A Manitoba man who witnessed a snowmobiler get hit by a semi-trailer on the Trans-Canada Highway hopes it serves as a warning for others to avoid closed roads.
Jordan Jones ventured out with his pickup truck and tow straps to join the rescue effort taking place on the highway west of Brandon on Tuesday, where upwards of 100 people became stranded near the community of Alexander, Man., after it closed during a blizzard.
"If the roads are closed, it's for a reason. It's not an at-your-own risk sort of thing," Jones said.
Even though the road was closed at the time and visibility was severely reduced, Jones felt he had to do something after hearing about people being stuck.
"I have a wife and two kids," Jones said. "If we were ever stuck out there, I really hope someone would come and get us.
"I didn't really know what I was getting into until I got out there," he said. "I kept it really slow."
Wind gusts peaked at more than 85 km/h at times in the Brandon area during the storm, reducing visibility to zero.
Jones had already pulled 10 vehicles out of the ditch that morning and was about to start pulling a small car when three snowmobilers from Alexander delivering food, fuel and supplies showed up at the scene as well.
He told them they could continue as he had the situation under control. That's when, out of nowhere, a semi appeared and struck one of the snowmobilers.
"I saw it two seconds before it hit," said Jones, estimating the semi was travelling at between 70 and 80 km/h at the time. "There was no warning."
A second snowmobiler was able to jump out of the way just in time, Jones, a trucker himself, said. The incident was caught on the dashboard camera of a storm chaser who was also on the highway at the time.
"I was in shock," Jones said. "Right away I ran across the highway and into the other side of the ditch where the guy was laying."

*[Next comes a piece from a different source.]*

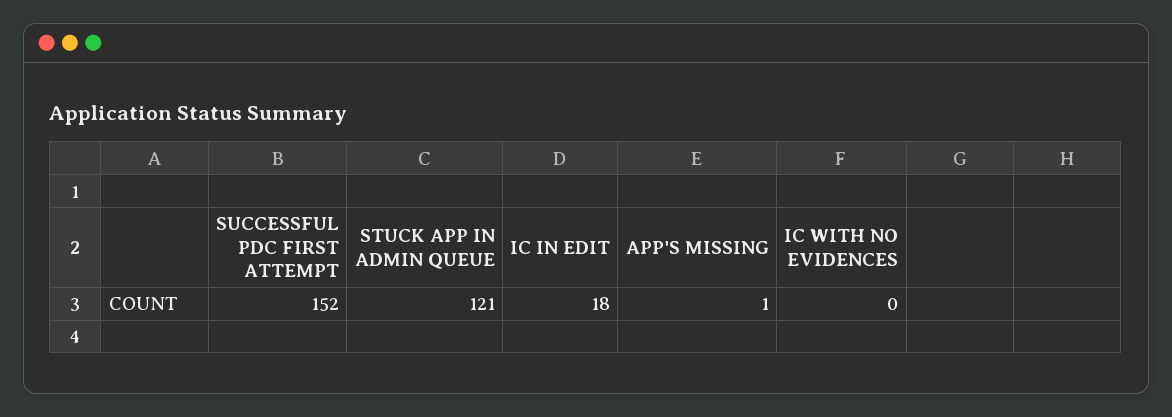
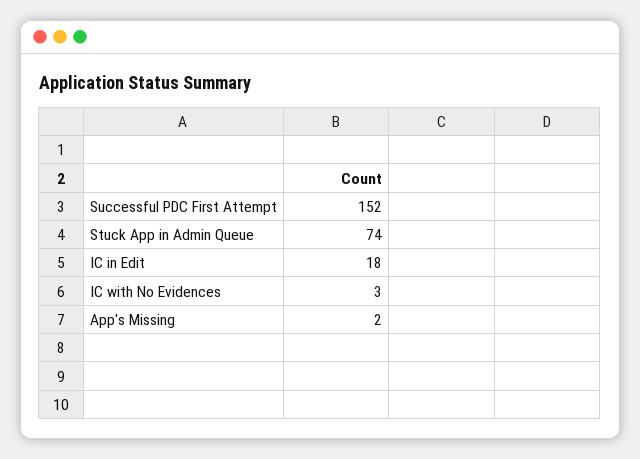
STUCK APP IN ADMIN QUEUE: 121 -> 74
APP'S MISSING: 1 -> 2
IC WITH NO EVIDENCES: 0 -> 3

Bob Scott, the snowmobiler who was hit, told CBC News on Wednesday evening that his machine had spun out on the icy highway moments before.
The Trans-Canada Highway between Brandon and the Saskatchewan border closed early Monday evening and remained closed until Wednesday afternoon due to an intense blizzard that hit Manitoba hard.
Lucky to be alive
Shocked at what he had just witnessed, Jones moved his truck closer to Scott, who was in the ditch at the time. He and others at the scene talked to Scott to keep him conscious while they wait for emergency crews to arrive.

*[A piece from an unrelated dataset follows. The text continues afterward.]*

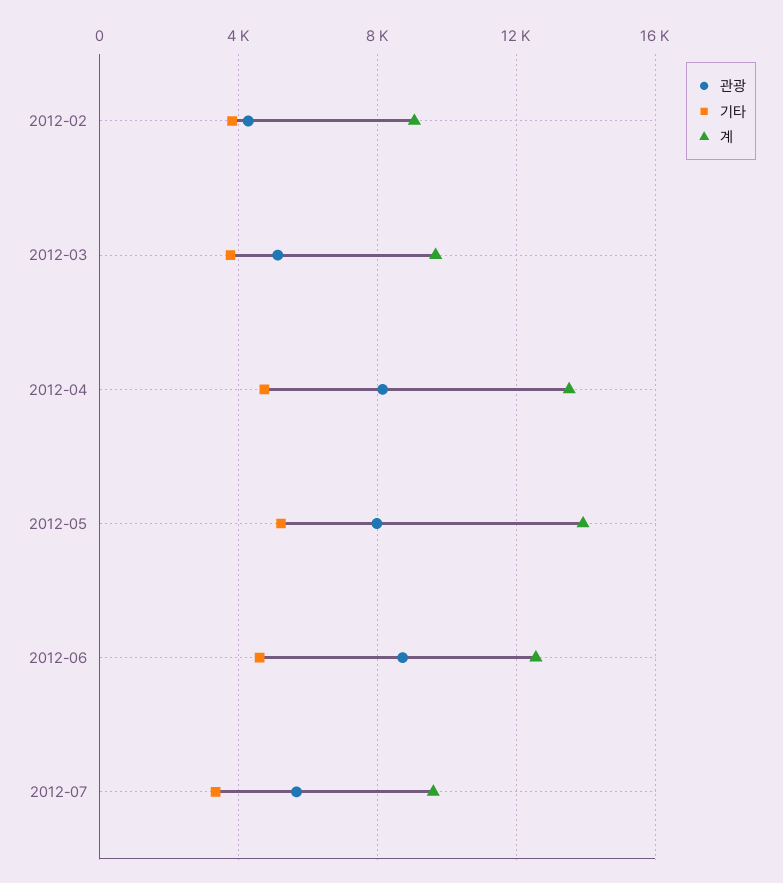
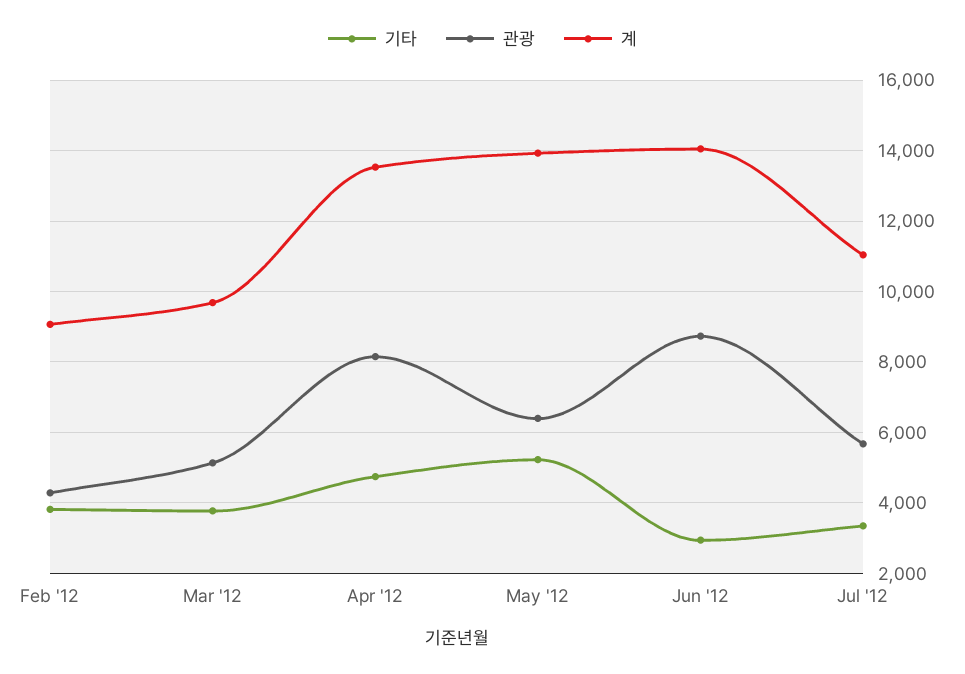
관광, 2012-05: 8000 -> 6400
기타, 2012-06: 4500 -> 3000
계, 2012-06: 12500 -> 14000
계, 2012-07: 9500 -> 11000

Scott was taken to Brandon hospital and received treatment for a broken arm and a broken leg. He considers himself lucky to be alive. Jones also considers himself lucky.
"If that semi was 20 seconds earlier, that would have been me because I pulled across the highway," he said.
Jones said the driver of the truck became hostile with the group helping Scott after he stopped and wondered why they were on the road since it was closed.
"No care for the guy that he just hit," Jones said.
Afterwards, Jones posted a video on Facebook from his truck describing the incident, hoping to warn others to stay off of closed roads. As of Thursday afternoon, it had more than 150,000 views.
"I did not expect that," he said. "That was initially just for my family and my Facebook friends."
Jones said he's received hundreds of messages from people around the world. Most have been positive, he said, adding that he also received a message from Scott, who was still in the hospital at the time.
"He's a tough guy."
Jones hopes others heed warning
Jones hopes others heed his warning and stay off closed highways in the future. He said after seeing the crash, he also does not plan to drive in those conditions again, unless it is absolutely necessary.
"If one person saw that video and didn't drive, that ... potentially could have saved their life," Jones said.
CBC's request to RCMP on whether the driver of the semi will be charged has yet to answered.
The trucking company involved said they were looking into the incident.